Source data
━━━━━━━━

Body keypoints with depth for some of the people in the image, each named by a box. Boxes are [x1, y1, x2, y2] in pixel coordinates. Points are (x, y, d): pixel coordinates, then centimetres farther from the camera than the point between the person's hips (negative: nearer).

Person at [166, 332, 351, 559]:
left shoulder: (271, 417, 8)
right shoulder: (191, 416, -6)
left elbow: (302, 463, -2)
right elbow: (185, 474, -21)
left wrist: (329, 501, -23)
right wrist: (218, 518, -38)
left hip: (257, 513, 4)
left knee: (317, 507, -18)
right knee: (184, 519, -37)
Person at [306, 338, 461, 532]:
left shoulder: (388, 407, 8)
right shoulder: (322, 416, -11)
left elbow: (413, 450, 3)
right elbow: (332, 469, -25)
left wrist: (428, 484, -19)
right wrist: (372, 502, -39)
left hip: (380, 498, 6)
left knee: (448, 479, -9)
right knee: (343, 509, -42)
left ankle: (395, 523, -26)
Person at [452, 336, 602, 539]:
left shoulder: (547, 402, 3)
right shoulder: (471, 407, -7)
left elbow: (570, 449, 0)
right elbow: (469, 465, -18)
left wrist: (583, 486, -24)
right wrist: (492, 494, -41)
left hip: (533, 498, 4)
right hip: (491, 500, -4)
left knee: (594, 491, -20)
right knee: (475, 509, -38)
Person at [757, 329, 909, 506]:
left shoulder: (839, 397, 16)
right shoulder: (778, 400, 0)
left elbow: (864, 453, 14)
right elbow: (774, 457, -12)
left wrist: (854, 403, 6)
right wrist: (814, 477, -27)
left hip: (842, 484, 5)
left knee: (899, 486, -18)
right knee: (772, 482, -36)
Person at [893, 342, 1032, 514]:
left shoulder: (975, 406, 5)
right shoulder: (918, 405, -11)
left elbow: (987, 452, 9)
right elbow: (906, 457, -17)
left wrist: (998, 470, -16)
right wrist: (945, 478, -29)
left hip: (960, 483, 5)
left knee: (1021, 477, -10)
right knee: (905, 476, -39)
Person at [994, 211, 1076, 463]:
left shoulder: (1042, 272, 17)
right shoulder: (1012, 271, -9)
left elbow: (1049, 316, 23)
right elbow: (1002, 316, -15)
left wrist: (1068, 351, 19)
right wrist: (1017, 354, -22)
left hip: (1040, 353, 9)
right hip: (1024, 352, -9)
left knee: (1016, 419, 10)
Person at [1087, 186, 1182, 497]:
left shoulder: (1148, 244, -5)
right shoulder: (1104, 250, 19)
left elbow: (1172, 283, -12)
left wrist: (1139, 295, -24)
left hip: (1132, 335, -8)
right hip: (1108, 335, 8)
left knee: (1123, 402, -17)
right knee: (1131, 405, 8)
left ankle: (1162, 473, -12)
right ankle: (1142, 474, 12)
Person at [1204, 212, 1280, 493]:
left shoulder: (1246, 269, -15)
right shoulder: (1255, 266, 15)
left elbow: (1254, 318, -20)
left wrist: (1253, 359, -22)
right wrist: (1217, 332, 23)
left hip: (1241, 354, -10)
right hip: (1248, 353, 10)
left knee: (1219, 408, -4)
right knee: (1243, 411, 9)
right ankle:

━━━━━━━━

Substitute "left knee joint" for every "left knee" in the entries above and write them out again with nothing else changed.

Body keypoints with depth for some of the people in the image, each named by a box. Boxes are [x1, y1, x2, y2] in pixel coordinates. Points are (x, y, d): pixel coordinates, then centimetres farther from the camera than the point between the person's hips (negative: nearer).

Person at [166, 332, 351, 559]:
left shoulder: (271, 417, 8)
right shoulder: (191, 416, -6)
left elbow: (302, 463, -2)
right elbow: (185, 474, -21)
left wrist: (329, 501, -23)
right wrist: (218, 518, -38)
left hip: (257, 513, 4)
left knee joint: (317, 507, -18)
right knee: (184, 519, -37)
Person at [306, 338, 461, 532]:
left shoulder: (388, 407, 8)
right shoulder: (322, 416, -11)
left elbow: (413, 450, 3)
right elbow: (332, 469, -25)
left wrist: (428, 484, -19)
right wrist: (372, 502, -39)
left hip: (380, 498, 6)
left knee joint: (448, 479, -9)
right knee: (343, 509, -42)
left ankle: (395, 523, -26)
Person at [452, 336, 602, 539]:
left shoulder: (547, 402, 3)
right shoulder: (471, 407, -7)
left elbow: (570, 449, 0)
right elbow: (469, 465, -18)
left wrist: (583, 486, -24)
right wrist: (492, 494, -41)
left hip: (533, 498, 4)
right hip: (491, 500, -4)
left knee joint: (594, 491, -20)
right knee: (475, 509, -38)
Person at [757, 329, 909, 506]:
left shoulder: (839, 397, 16)
right shoulder: (778, 400, 0)
left elbow: (864, 453, 14)
right elbow: (774, 457, -12)
left wrist: (854, 403, 6)
right wrist: (814, 477, -27)
left hip: (842, 484, 5)
left knee joint: (899, 486, -18)
right knee: (772, 482, -36)
Person at [893, 342, 1032, 514]:
left shoulder: (975, 406, 5)
right shoulder: (918, 405, -11)
left elbow: (987, 452, 9)
right elbow: (906, 457, -17)
left wrist: (998, 470, -16)
right wrist: (945, 478, -29)
left hip: (960, 483, 5)
left knee joint: (1021, 477, -10)
right knee: (905, 476, -39)
Person at [994, 211, 1076, 463]:
left shoulder: (1042, 272, 17)
right shoulder: (1012, 271, -9)
left elbow: (1049, 316, 23)
right elbow: (1002, 316, -15)
left wrist: (1068, 351, 19)
right wrist: (1017, 354, -22)
left hip: (1040, 353, 9)
right hip: (1024, 352, -9)
left knee joint: (1016, 419, 10)
Person at [1087, 186, 1182, 497]:
left shoulder: (1148, 244, -5)
right shoulder: (1104, 250, 19)
left elbow: (1172, 283, -12)
left wrist: (1139, 295, -24)
left hip: (1132, 335, -8)
right hip: (1108, 335, 8)
left knee joint: (1123, 402, -17)
right knee: (1131, 405, 8)
left ankle: (1162, 473, -12)
right ankle: (1142, 474, 12)
Person at [1204, 212, 1280, 493]:
left shoulder: (1246, 269, -15)
right shoulder: (1255, 266, 15)
left elbow: (1254, 318, -20)
left wrist: (1253, 359, -22)
right wrist: (1217, 332, 23)
left hip: (1241, 354, -10)
right hip: (1248, 353, 10)
left knee joint: (1219, 408, -4)
right knee: (1243, 411, 9)
right ankle:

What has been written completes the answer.